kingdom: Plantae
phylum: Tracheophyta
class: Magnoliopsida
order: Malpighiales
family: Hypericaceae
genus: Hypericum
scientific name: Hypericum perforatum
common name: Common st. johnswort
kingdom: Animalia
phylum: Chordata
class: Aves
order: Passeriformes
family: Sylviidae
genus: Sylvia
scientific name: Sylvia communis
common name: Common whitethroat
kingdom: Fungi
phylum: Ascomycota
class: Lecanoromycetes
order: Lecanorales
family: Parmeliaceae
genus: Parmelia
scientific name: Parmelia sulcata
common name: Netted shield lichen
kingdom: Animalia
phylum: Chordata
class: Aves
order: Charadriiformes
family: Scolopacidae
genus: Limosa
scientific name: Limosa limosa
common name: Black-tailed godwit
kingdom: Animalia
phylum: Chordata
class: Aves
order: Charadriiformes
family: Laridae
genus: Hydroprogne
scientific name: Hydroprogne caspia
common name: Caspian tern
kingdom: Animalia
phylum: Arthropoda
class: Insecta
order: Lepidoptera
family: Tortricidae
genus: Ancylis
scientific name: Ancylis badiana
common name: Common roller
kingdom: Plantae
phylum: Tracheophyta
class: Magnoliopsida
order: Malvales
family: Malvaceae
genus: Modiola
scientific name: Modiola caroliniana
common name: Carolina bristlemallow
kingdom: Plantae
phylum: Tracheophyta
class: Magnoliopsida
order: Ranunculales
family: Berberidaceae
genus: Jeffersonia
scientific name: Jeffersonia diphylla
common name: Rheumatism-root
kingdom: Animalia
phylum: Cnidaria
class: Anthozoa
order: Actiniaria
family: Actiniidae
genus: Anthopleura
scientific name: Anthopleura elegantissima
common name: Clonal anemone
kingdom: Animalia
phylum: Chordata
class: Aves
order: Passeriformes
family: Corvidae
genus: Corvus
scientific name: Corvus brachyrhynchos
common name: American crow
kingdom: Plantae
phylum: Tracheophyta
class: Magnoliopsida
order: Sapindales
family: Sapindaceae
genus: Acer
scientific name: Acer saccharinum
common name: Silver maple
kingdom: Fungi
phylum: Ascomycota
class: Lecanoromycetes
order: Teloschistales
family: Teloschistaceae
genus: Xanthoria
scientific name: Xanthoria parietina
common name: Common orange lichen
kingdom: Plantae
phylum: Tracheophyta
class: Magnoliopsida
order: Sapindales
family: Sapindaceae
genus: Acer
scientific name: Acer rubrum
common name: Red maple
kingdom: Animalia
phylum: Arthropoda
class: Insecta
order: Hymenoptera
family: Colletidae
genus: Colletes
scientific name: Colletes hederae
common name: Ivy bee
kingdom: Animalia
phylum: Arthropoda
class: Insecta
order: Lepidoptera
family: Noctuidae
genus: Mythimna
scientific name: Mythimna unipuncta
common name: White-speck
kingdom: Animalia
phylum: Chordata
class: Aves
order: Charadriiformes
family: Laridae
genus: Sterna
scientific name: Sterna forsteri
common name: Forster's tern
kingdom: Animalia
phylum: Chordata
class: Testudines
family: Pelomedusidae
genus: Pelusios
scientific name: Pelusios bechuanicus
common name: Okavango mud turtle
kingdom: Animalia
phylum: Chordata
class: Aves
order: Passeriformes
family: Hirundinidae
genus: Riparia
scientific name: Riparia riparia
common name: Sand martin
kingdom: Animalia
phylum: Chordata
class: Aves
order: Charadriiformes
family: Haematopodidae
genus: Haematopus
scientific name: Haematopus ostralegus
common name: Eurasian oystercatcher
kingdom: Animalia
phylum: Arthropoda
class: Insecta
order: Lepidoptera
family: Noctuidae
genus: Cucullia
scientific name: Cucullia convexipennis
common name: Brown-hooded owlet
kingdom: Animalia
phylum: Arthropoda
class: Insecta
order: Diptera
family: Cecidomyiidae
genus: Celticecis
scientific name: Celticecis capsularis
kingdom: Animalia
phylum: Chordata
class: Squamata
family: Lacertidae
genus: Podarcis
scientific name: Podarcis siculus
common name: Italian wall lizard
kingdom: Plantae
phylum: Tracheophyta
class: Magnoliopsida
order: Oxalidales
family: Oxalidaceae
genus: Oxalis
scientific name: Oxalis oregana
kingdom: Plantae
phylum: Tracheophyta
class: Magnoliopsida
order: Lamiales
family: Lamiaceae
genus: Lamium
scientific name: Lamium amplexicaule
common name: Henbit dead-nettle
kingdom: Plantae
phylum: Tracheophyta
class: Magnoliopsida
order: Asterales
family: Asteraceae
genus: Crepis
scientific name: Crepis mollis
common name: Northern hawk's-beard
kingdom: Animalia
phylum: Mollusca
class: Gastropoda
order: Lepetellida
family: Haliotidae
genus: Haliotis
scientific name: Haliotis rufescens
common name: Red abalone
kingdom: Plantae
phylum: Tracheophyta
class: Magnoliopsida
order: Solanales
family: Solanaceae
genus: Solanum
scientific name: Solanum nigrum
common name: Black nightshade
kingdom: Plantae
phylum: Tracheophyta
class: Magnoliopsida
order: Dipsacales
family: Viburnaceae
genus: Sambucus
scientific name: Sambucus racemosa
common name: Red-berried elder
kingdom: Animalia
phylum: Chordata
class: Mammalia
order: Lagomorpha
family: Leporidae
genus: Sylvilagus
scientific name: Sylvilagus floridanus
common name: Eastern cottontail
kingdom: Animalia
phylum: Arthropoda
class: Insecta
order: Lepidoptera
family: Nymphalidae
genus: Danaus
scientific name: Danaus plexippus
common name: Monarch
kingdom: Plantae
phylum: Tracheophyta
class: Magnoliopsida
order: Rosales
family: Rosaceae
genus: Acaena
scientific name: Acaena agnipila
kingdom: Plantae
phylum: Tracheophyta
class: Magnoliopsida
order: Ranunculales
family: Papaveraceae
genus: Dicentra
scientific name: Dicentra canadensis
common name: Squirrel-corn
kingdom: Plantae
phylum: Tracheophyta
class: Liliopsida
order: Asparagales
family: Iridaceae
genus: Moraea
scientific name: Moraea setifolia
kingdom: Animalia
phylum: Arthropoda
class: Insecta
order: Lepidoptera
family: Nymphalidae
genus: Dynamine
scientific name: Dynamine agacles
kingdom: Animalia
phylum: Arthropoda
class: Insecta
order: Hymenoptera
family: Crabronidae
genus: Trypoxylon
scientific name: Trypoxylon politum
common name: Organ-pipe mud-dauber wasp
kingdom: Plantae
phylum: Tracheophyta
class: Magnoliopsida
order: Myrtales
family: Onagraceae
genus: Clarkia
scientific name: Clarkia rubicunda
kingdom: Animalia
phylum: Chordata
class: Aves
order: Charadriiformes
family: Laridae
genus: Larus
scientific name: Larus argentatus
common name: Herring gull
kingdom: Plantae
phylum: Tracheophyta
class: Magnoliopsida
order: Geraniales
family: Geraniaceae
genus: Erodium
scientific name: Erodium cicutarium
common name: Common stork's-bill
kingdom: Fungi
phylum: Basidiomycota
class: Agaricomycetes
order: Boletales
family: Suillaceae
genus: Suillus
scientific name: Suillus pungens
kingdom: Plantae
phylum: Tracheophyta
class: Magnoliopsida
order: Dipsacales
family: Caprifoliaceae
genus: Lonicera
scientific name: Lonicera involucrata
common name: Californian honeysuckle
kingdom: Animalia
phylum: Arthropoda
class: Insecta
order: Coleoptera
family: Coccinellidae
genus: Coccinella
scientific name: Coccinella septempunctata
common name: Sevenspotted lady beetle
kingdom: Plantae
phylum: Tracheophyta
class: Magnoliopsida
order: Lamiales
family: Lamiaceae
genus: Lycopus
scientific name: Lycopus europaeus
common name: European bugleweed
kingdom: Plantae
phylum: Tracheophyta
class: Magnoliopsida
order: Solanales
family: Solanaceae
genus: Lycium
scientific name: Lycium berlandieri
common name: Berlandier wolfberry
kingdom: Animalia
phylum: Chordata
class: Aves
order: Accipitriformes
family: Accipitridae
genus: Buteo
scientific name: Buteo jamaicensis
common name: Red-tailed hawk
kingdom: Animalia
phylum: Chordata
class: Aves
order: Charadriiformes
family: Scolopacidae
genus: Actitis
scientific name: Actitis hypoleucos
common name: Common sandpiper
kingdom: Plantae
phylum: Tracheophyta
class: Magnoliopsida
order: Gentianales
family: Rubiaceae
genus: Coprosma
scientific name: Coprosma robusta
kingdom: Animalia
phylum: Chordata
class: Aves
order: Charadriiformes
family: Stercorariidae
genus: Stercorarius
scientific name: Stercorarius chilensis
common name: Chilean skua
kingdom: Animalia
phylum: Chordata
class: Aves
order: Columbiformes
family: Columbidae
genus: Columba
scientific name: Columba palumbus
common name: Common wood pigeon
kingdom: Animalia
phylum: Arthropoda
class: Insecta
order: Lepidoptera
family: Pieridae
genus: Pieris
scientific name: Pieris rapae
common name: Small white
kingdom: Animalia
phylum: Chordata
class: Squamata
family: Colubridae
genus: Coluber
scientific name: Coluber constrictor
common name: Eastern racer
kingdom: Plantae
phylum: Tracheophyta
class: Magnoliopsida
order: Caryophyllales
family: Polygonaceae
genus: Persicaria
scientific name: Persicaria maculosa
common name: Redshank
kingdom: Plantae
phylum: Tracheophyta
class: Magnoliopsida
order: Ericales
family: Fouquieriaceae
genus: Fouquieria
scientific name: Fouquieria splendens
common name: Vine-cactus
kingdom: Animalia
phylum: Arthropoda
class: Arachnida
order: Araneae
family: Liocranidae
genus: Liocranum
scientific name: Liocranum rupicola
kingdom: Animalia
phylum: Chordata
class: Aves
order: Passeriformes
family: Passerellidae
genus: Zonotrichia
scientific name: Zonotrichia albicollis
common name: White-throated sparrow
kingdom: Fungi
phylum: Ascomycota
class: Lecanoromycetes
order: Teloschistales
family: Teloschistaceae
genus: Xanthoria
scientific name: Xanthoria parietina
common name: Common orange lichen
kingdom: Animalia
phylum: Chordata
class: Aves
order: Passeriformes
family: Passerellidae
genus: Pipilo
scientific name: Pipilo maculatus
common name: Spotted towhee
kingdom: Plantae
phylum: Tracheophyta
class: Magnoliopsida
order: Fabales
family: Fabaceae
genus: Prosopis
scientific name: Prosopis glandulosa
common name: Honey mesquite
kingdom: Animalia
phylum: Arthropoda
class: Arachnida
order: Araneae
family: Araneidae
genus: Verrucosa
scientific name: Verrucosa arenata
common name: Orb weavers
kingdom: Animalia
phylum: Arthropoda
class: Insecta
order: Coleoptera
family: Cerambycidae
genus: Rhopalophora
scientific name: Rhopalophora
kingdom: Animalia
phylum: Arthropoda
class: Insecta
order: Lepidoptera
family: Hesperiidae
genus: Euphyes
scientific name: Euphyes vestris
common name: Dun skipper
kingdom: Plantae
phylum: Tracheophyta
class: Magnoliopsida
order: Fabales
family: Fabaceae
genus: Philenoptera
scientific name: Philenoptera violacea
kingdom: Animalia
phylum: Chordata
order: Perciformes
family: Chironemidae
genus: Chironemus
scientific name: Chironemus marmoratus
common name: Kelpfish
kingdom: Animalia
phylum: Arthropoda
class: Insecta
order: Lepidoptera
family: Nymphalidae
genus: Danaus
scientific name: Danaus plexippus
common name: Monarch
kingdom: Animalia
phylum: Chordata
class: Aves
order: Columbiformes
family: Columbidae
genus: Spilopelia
===
◆ **The task**:
Switch "common name" to "vernacular name" throughout the records, from the line containing "scientific name: Sylvilagus floridanus" through the line containing "common name: European bugleweed", inclusive, and give back only those lines with nothing else altered.

◆ **Output for this exercise**:
scientific name: Sylvilagus floridanus
vernacular name: Eastern cottontail
kingdom: Animalia
phylum: Arthropoda
class: Insecta
order: Lepidoptera
family: Nymphalidae
genus: Danaus
scientific name: Danaus plexippus
vernacular name: Monarch
kingdom: Plantae
phylum: Tracheophyta
class: Magnoliopsida
order: Rosales
family: Rosaceae
genus: Acaena
scientific name: Acaena agnipila
kingdom: Plantae
phylum: Tracheophyta
class: Magnoliopsida
order: Ranunculales
family: Papaveraceae
genus: Dicentra
scientific name: Dicentra canadensis
vernacular name: Squirrel-corn
kingdom: Plantae
phylum: Tracheophyta
class: Liliopsida
order: Asparagales
family: Iridaceae
genus: Moraea
scientific name: Moraea setifolia
kingdom: Animalia
phylum: Arthropoda
class: Insecta
order: Lepidoptera
family: Nymphalidae
genus: Dynamine
scientific name: Dynamine agacles
kingdom: Animalia
phylum: Arthropoda
class: Insecta
order: Hymenoptera
family: Crabronidae
genus: Trypoxylon
scientific name: Trypoxylon politum
vernacular name: Organ-pipe mud-dauber wasp
kingdom: Plantae
phylum: Tracheophyta
class: Magnoliopsida
order: Myrtales
family: Onagraceae
genus: Clarkia
scientific name: Clarkia rubicunda
kingdom: Animalia
phylum: Chordata
class: Aves
order: Charadriiformes
family: Laridae
genus: Larus
scientific name: Larus argentatus
vernacular name: Herring gull
kingdom: Plantae
phylum: Tracheophyta
class: Magnoliopsida
order: Geraniales
family: Geraniaceae
genus: Erodium
scientific name: Erodium cicutarium
vernacular name: Common stork's-bill
kingdom: Fungi
phylum: Basidiomycota
class: Agaricomycetes
order: Boletales
family: Suillaceae
genus: Suillus
scientific name: Suillus pungens
kingdom: Plantae
phylum: Tracheophyta
class: Magnoliopsida
order: Dipsacales
family: Caprifoliaceae
genus: Lonicera
scientific name: Lonicera involucrata
vernacular name: Californian honeysuckle
kingdom: Animalia
phylum: Arthropoda
class: Insecta
order: Coleoptera
family: Coccinellidae
genus: Coccinella
scientific name: Coccinella septempunctata
vernacular name: Sevenspotted lady beetle
kingdom: Plantae
phylum: Tracheophyta
class: Magnoliopsida
order: Lamiales
family: Lamiaceae
genus: Lycopus
scientific name: Lycopus europaeus
vernacular name: European bugleweed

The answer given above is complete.